# TO-DO ITEM
Below is a listing. Set down exactly the lines from the one containing "[157,408,258,420] Documentos ->" through the one containing "(294, 269) none", both ends included, and leave out the rest.

# DATA SHOWN

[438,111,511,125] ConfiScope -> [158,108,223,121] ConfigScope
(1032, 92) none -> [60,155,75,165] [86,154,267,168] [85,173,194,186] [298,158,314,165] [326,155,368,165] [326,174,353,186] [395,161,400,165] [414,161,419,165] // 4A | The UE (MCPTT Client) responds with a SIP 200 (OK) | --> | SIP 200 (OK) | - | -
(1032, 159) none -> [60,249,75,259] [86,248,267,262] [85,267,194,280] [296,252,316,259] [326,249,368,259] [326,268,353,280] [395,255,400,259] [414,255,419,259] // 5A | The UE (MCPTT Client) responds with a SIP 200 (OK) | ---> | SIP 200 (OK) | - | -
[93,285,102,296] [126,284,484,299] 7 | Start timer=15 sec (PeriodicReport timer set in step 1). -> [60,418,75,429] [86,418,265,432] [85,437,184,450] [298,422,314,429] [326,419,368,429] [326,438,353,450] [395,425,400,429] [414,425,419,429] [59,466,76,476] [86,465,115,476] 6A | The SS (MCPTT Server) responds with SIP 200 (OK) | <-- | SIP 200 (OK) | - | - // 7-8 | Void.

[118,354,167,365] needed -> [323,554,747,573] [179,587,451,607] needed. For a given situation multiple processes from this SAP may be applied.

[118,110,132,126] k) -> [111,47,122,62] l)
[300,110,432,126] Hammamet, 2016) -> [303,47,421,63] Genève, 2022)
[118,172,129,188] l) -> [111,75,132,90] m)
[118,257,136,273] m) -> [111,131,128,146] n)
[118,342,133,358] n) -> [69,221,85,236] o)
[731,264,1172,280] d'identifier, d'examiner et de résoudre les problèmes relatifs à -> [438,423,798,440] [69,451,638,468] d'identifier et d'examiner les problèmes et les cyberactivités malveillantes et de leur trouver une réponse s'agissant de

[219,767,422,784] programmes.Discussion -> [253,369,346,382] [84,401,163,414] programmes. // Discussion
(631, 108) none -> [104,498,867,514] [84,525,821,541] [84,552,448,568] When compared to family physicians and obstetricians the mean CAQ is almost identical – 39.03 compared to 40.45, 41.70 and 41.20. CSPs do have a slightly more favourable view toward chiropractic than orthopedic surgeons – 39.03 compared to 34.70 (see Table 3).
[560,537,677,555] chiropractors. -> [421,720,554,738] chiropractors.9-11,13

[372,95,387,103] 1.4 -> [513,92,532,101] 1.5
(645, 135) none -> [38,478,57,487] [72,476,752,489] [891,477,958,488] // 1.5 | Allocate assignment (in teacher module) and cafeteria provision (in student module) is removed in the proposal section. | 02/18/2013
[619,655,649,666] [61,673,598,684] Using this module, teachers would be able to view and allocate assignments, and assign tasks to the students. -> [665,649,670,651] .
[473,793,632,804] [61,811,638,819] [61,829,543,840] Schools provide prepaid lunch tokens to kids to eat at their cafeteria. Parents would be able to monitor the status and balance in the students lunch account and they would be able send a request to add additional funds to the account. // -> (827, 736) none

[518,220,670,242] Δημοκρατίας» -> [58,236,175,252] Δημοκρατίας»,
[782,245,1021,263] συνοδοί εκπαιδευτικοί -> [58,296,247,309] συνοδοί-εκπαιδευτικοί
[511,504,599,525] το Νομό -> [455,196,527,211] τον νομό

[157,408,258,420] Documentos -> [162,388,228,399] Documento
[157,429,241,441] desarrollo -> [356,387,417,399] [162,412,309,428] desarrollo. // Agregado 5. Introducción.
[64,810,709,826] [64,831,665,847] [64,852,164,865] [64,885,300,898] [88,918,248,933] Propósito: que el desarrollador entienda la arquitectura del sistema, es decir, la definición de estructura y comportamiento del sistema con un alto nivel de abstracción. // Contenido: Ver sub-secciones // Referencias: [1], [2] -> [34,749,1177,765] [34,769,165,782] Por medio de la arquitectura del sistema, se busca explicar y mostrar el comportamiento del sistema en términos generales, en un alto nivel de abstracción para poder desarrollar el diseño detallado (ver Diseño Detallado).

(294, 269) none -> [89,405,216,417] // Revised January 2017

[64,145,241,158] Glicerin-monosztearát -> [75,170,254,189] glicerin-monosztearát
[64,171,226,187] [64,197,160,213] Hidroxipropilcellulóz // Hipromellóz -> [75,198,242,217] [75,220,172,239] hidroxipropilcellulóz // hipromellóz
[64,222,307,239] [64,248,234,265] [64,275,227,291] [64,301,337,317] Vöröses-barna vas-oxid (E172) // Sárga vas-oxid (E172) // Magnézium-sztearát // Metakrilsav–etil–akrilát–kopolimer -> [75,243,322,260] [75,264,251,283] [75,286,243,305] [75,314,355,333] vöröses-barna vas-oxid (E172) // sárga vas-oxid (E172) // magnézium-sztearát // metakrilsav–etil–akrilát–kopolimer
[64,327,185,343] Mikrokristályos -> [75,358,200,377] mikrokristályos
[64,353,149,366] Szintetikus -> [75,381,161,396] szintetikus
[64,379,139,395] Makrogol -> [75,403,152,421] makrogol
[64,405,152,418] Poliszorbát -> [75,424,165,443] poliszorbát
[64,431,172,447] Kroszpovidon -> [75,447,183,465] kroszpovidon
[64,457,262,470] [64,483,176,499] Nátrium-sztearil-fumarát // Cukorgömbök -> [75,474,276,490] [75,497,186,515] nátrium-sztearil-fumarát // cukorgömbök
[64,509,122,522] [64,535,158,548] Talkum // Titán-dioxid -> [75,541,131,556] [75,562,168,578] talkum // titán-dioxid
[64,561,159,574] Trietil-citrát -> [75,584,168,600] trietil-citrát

# SOLUTION FOR THIS TASK
[157,408,258,420] Documentos -> [162,388,228,399] Documento
[157,429,241,441] desarrollo -> [356,387,417,399] [162,412,309,428] desarrollo. // Agregado 5. Introducción.
[64,810,709,826] [64,831,665,847] [64,852,164,865] [64,885,300,898] [88,918,248,933] Propósito: que el desarrollador entienda la arquitectura del sistema, es decir, la definición de estructura y comportamiento del sistema con un alto nivel de abstracción. // Contenido: Ver sub-secciones // Referencias: [1], [2] -> [34,749,1177,765] [34,769,165,782] Por medio de la arquitectura del sistema, se busca explicar y mostrar el comportamiento del sistema en términos generales, en un alto nivel de abstracción para poder desarrollar el diseño detallado (ver Diseño Detallado).

(294, 269) none -> [89,405,216,417] // Revised January 2017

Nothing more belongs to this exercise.